Growth has been stable, lifting per capita income substantially.
Averaging 7 per cent in the past five years, Cambodia’s growth has been one of the fastest among Asia’s developing economies in recent years.
Economic activity remained steady at 7 per cent in 2014, driven by garment exports, construction and real estate. Inflation declined sharply owing to strong external disinflationary pressures from lower food and oil prices.
The current account deficit remains stable, largely financed by FDI and official loans. The fiscal deficit narrowed thanks to strong revenue collection as the Revenue Mobilisation Strategy was implemented.
Credit growth has been rapid.
Private sector credit has grown by nearly 30 per cent on average in the past three years and the credit-to-GDP ratio doubled over this period to over 50 per cent. At the same time, the loan-to-deposit ratio reached 100 per cent in 2015. There is also evidence of increasing credit concentration in the real estate and construction sectors.
The short-term outlook remains broadly favourable.
Growth is projected to remain robust at 7 per cent in 2015, while inflation is projected to rise gradually to about 2 per cent by end of this year.
The current account deficit is expected to narrow mostly due to lower oil prices. The fiscal deficit is projected to rise modestly to 2 per cent in 2015 (below the budget target of 4.2 per cent). However, the spending mix has deteriorated as the public sector wage bill rose while capital spending declined.

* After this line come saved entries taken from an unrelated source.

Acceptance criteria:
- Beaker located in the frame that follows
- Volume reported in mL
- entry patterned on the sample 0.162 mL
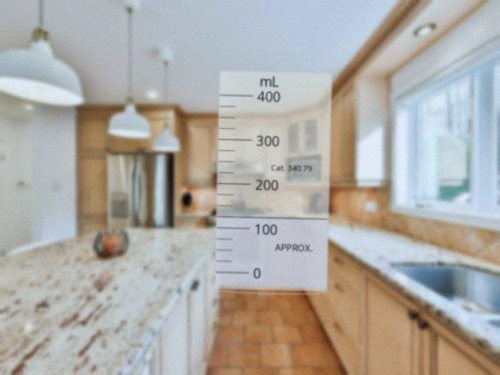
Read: 125 mL
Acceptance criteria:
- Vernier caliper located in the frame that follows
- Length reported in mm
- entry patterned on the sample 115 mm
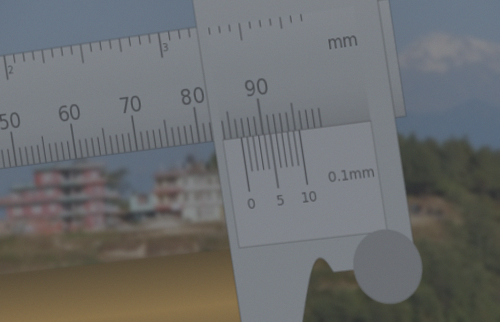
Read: 86.6 mm
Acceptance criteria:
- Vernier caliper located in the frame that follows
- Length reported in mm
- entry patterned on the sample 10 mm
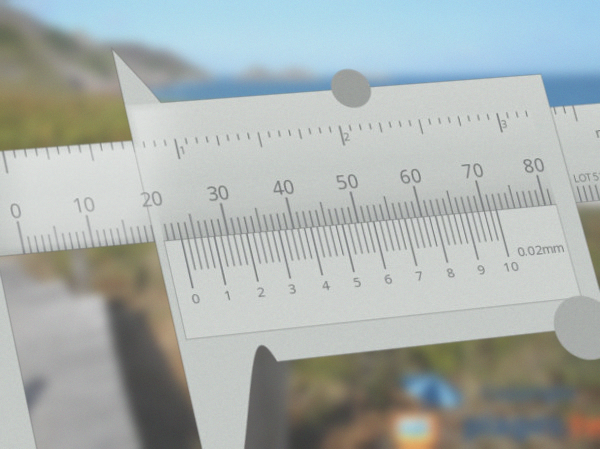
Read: 23.0 mm
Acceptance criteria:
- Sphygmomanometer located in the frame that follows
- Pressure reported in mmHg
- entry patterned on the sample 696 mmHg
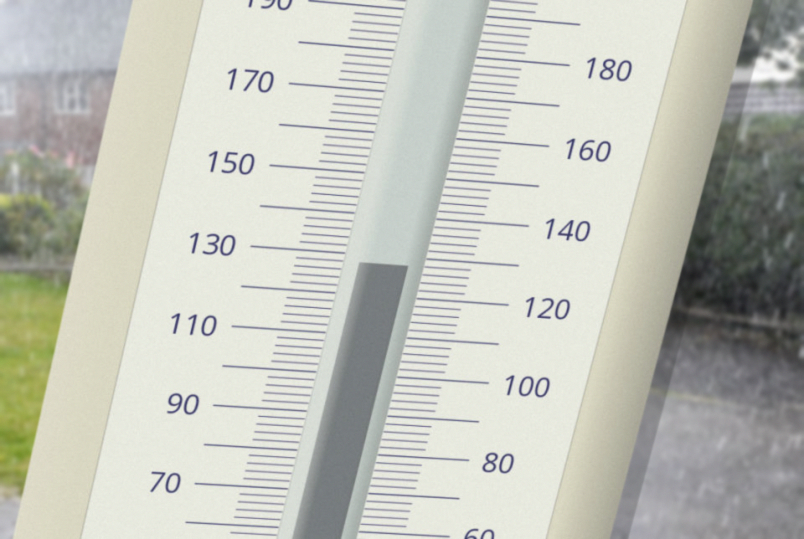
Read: 128 mmHg
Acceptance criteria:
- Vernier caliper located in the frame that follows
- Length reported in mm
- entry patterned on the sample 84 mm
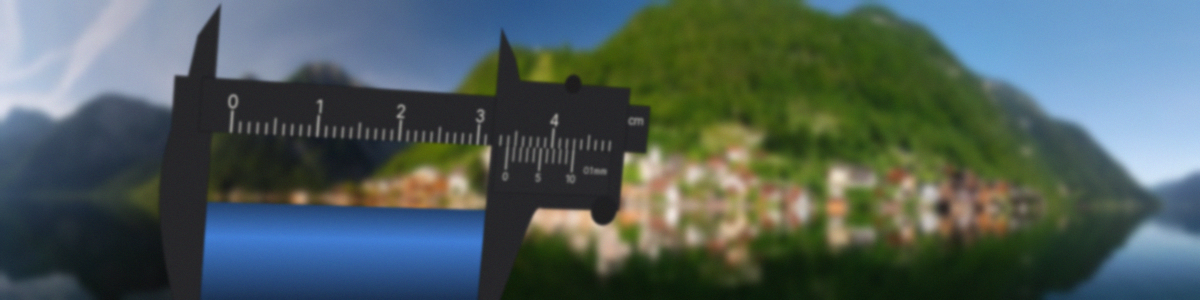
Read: 34.0 mm
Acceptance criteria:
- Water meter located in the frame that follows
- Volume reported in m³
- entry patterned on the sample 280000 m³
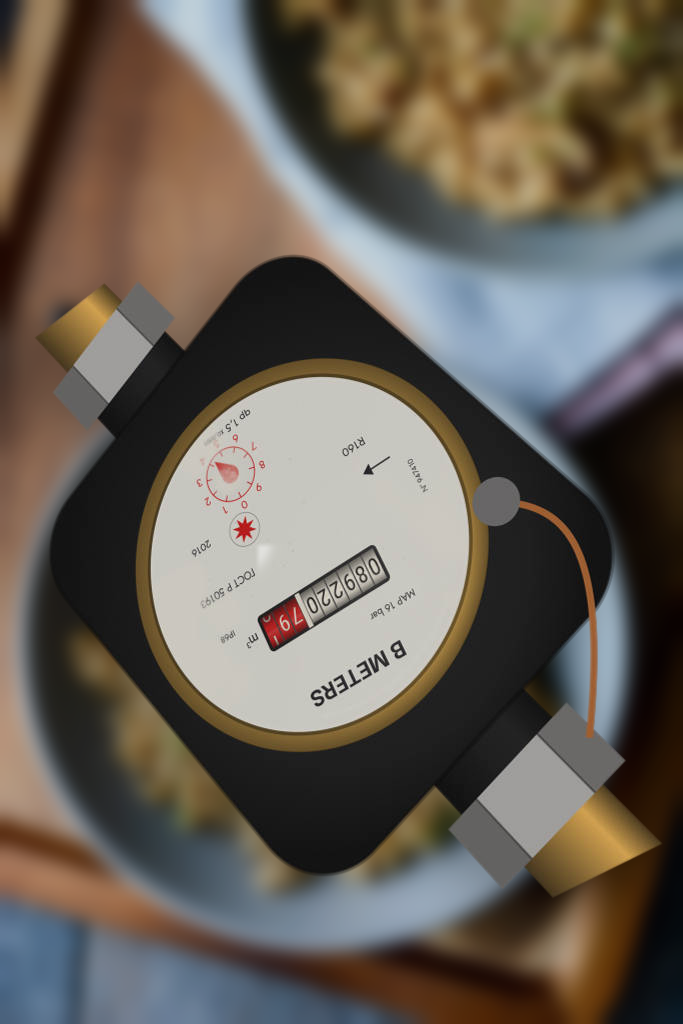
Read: 89220.7914 m³
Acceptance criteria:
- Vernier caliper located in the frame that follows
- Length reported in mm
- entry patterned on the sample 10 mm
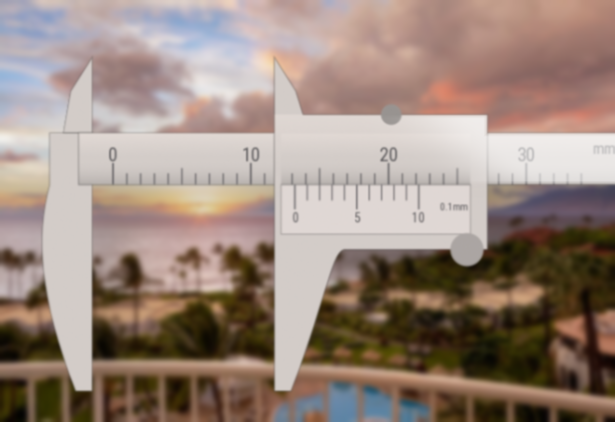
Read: 13.2 mm
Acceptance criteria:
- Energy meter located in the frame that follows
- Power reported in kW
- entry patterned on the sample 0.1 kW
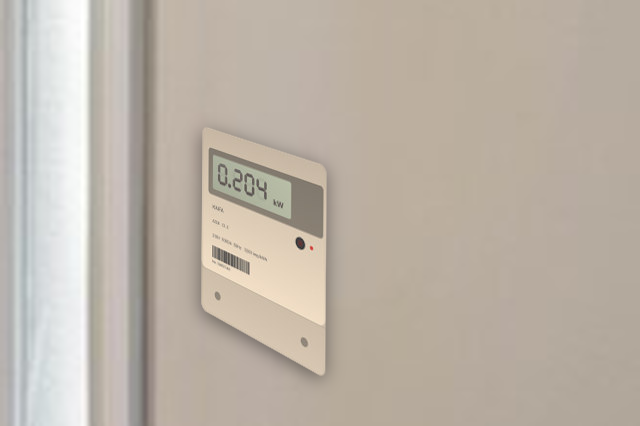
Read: 0.204 kW
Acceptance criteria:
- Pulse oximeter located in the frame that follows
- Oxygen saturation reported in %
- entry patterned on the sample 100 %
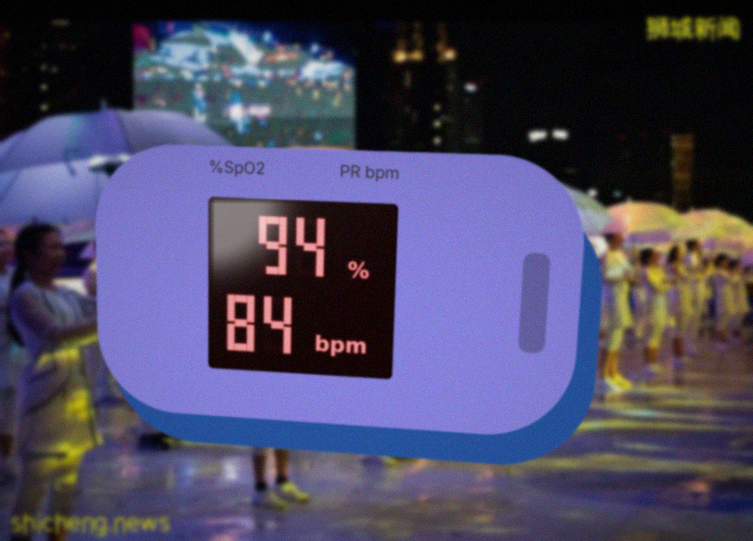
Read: 94 %
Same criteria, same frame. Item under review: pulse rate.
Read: 84 bpm
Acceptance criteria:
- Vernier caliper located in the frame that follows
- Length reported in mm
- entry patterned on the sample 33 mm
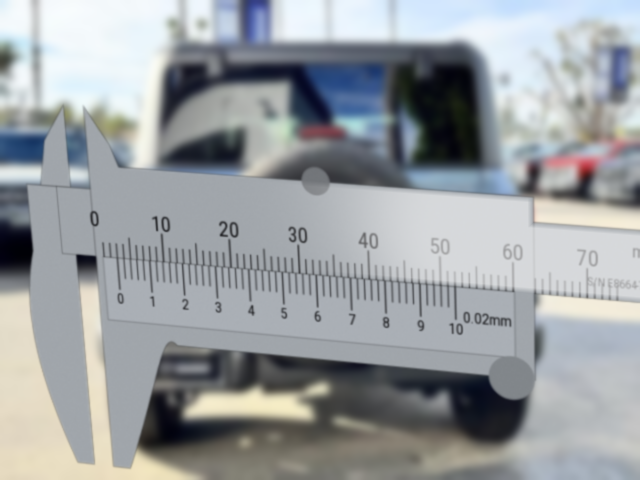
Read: 3.0 mm
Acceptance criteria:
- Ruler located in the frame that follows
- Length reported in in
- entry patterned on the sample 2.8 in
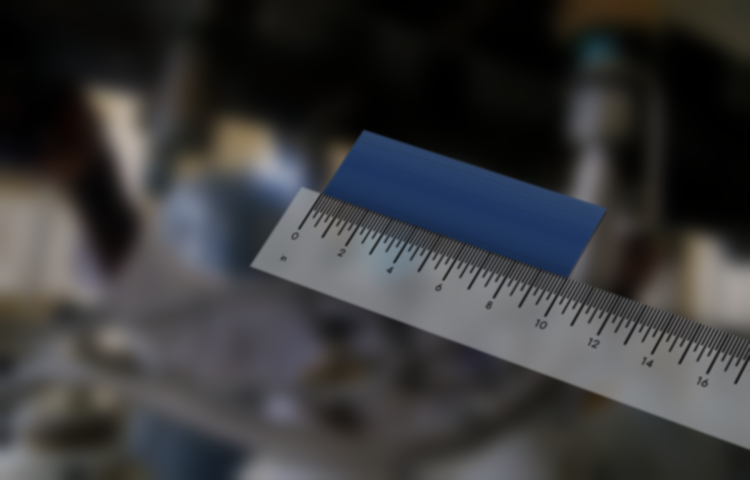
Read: 10 in
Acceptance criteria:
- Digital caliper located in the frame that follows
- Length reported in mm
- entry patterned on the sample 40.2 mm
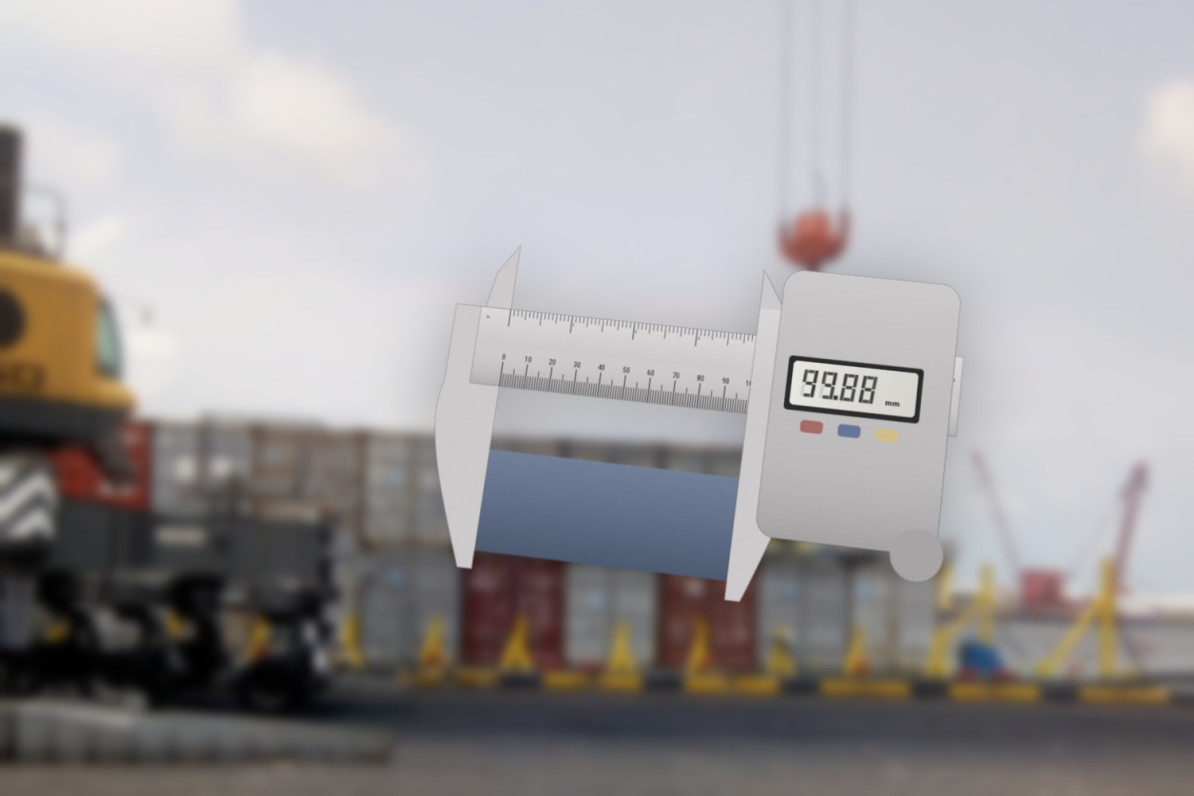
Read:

This outlook is nevertheless subject to substantial downside risks, both domestic and external. Domestic risks include rising financial sector vulnerabilities from rapid credit growth, and fiscal pressures and erosion of competitiveness from wage increases.
External risks arise from further strengthening of the US dollar, a slowdown in Europe constraining garments exports and weaker-than-expected growth in China having negative spillovers through the FDI, banking and tourism channels.
If global financial market stress re-emerges, funding costs for Cambodian banks and micro-finance institutions, which rely increasingly on external funding, would increase leading to liquidity pressures and a credit crunch.
As explained in the recently published 2015 IMF staff report on Cambodia, going forward, with Cambodia increasingly integrated into global economy, domestic risks and the evolving external environment underscore the need to act decisively to address financial sector vulnerabilities, safeguard policy buffers, and foster economic diversification.
Safeguarding macro and financial stability.
Rapid credit growth, increasing bank flows from abroad, and greater exposure to the real estate and construction sectors pose macro-financial risks.
It is important to adopt a proactive approach to manage and mitigate risks to financial stability while protecting growth. The National Bank of Cambodia (NBC) expansion of reserve requirements to banks’ foreign borrowings in March 2015 is a welcome step.
But additional measures are needed. Raising reserve requirements and introducing well-designed macro-prudential policies would help to moderate the pace of credit growth. Better monitoring of real estate developments, including enhanced data collection, is key to containing risks.
Securing a strong fiscal buffer while meeting development needs.
The adoption and implementation of the Revenue Mobilisation Strategy has led to a large increase in revenues and the replenishment of government deposits.
Going forward continued efforts to mobilise higher revenues will be needed to create fiscal space for social spending and capital expenditure.
This is important in view of spending pressures from a higher wage bill and an expected fall in official assistance.
Also, it is crucial for future public wage increases be contingent on fiscal performance and be accompanied by deeper, efficiency enhancing civil-service reforms.
Continuously strengthening public finance management will help to ensure spending effectiveness and enhance budget accountability and transparency.
Promoting competitiveness, diversification and inclusiveness.
The changing pattern of China’s trade and further regional integration through the AEC provide opportunities for Cambodia to diversity and expand its exports, and further integrate into global supply chains.
Upgrading infrastructure, in particular ensuring cheaper and more reliable electricity supply, remains a key priority. Greater investment in human capital and a reduction in the overall cost of doing business are also critical to sustain robust growth and enhance competitiveness, economic diversification, and promote inclusiveness.
The IMF maintains strong engagement with Cambodia, which includes regular policy dialogue as well as an intensive technical assistance program (which ranges from financial supervision, to fiscal management as well as economic statistics).
Cambodia is now poised to become a lower-middle income country, and IMF is remains committed to supporting Cambodia to successfully reach the next phase of development.
Sonali Jain-Chandra is IMF’s mission chief for Cambodia (based in Washington) and Yong Sarah Zhou is IMF’s resident representative for Cambodia (based in Phnom Penh).